Best wishes, she said to me, when I got out of the pool. Good luck to you both. She shaded her eyes against the sun. May you have a very happy life together. And children.

Oh, I said, well, thank you. A little bit grateful for her wishes, but a little bit snarky, too: Thank you, I said, and as for the children, I guess time will tell.

It was fun back then to be cavalier.

The mimosa arrived in a sparkling glass with a blue rim. The pooling light shined through it and left a church-window pattern on the table. If I went much past Thursday, they would induce. I was supposed to be monitoring his movement all the time, every hour, and go to the hospital immediately if anything seemed off.

“He’ll be incredible, you know,” Steven said, after a long time of not saying anything.

“After a fashion.”

“No,” Steven said. “Just incredible.”

His blue eyes. My singing voice. I had said to Steven, weakly, after we found out, that we didn’t have to do this. But, you know. The look on my husband’s face.

“I can’t wait to meet him,” Steven said.

“I know.”

We’d planned to name him William but already we called him Buster, which is what we used to call the fatter and wilier of our two house cats. The smarter one. Before we gave him away, Buster used to paw open our sock drawer and curl up inside and take his naps there. He’d fill up the sock drawer with his bulk. Our new Buster would never have bulk. Our new Buster would never be smart.
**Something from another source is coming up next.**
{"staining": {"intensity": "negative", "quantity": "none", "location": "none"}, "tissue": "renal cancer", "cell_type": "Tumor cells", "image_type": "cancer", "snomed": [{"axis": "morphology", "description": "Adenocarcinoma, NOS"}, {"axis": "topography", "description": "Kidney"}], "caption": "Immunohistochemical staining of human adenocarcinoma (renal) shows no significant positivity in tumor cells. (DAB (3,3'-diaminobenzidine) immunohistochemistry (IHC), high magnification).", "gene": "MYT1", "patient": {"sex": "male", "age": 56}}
But still there were similarities between the two of them: As though he were a house cat, we might have to put this Buster in another’s care after Steven and I could no longer do the job, after we were too exhausted or too old or dead. Not even the best doctors could predict what would happen. He could go either way, they told us. Almost normal, even. Or maybe he would never learn to say his own name.
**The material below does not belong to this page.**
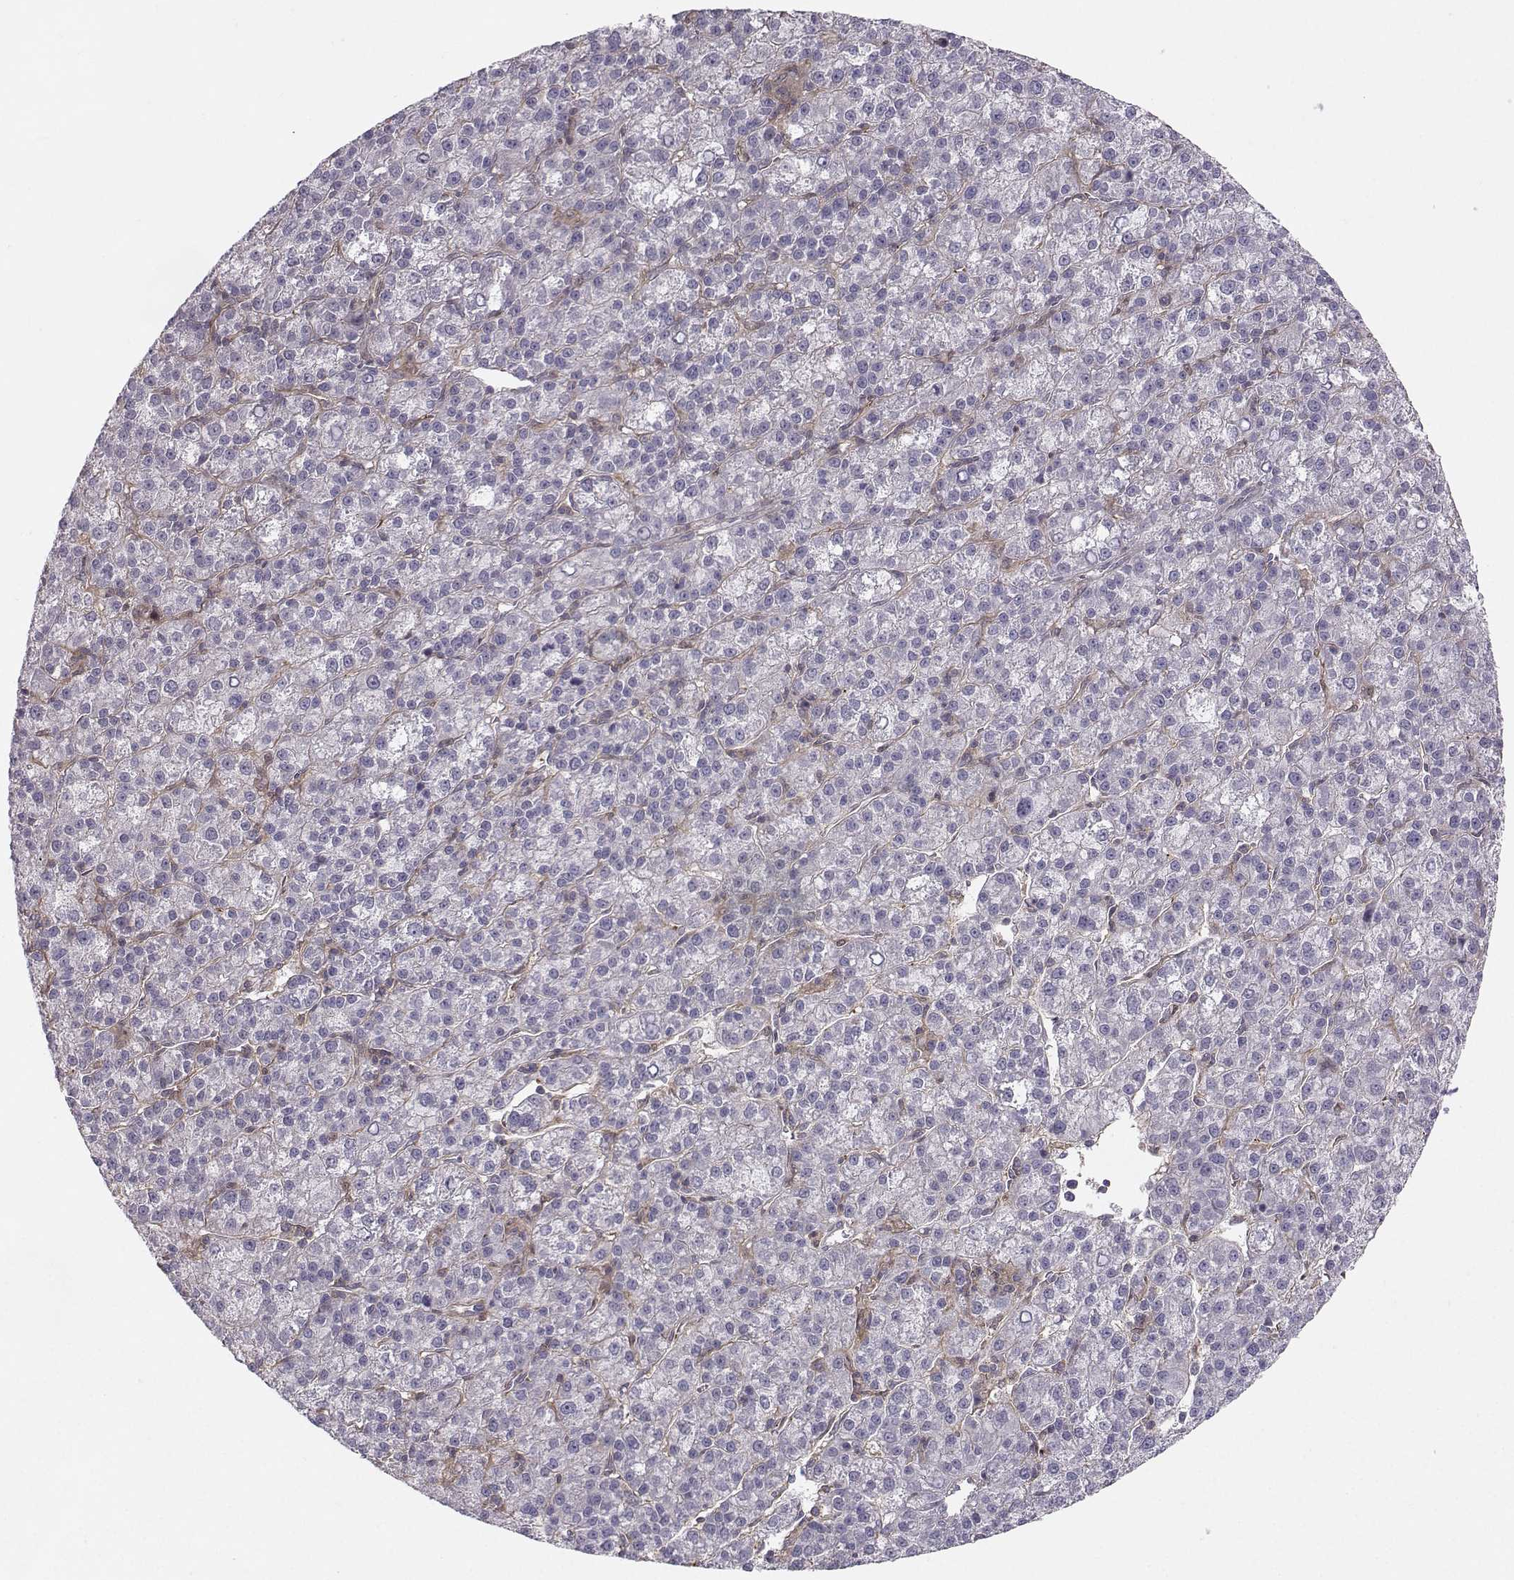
{"staining": {"intensity": "negative", "quantity": "none", "location": "none"}, "tissue": "liver cancer", "cell_type": "Tumor cells", "image_type": "cancer", "snomed": [{"axis": "morphology", "description": "Carcinoma, Hepatocellular, NOS"}, {"axis": "topography", "description": "Liver"}], "caption": "Tumor cells show no significant staining in hepatocellular carcinoma (liver).", "gene": "ASB16", "patient": {"sex": "female", "age": 60}}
I drained my mimosa. Residential programs in our area cost $45,000 a year, and there was always a chance we’d need to find one by the time he was an adolescent. That afternoon I was supposed to go online, research ways to finagle Medicaid.

“He’ll be incredible,” Steven said. “Like you. Is he kicking?”

The odd thing was he hadn’t moved since last night.

“Oh, yes,” I said. I fiddled with my empty glass, moved it around in the pool of light on the table. “Oh, yes,” I said. “I can feel him,” I said. “There he goes.”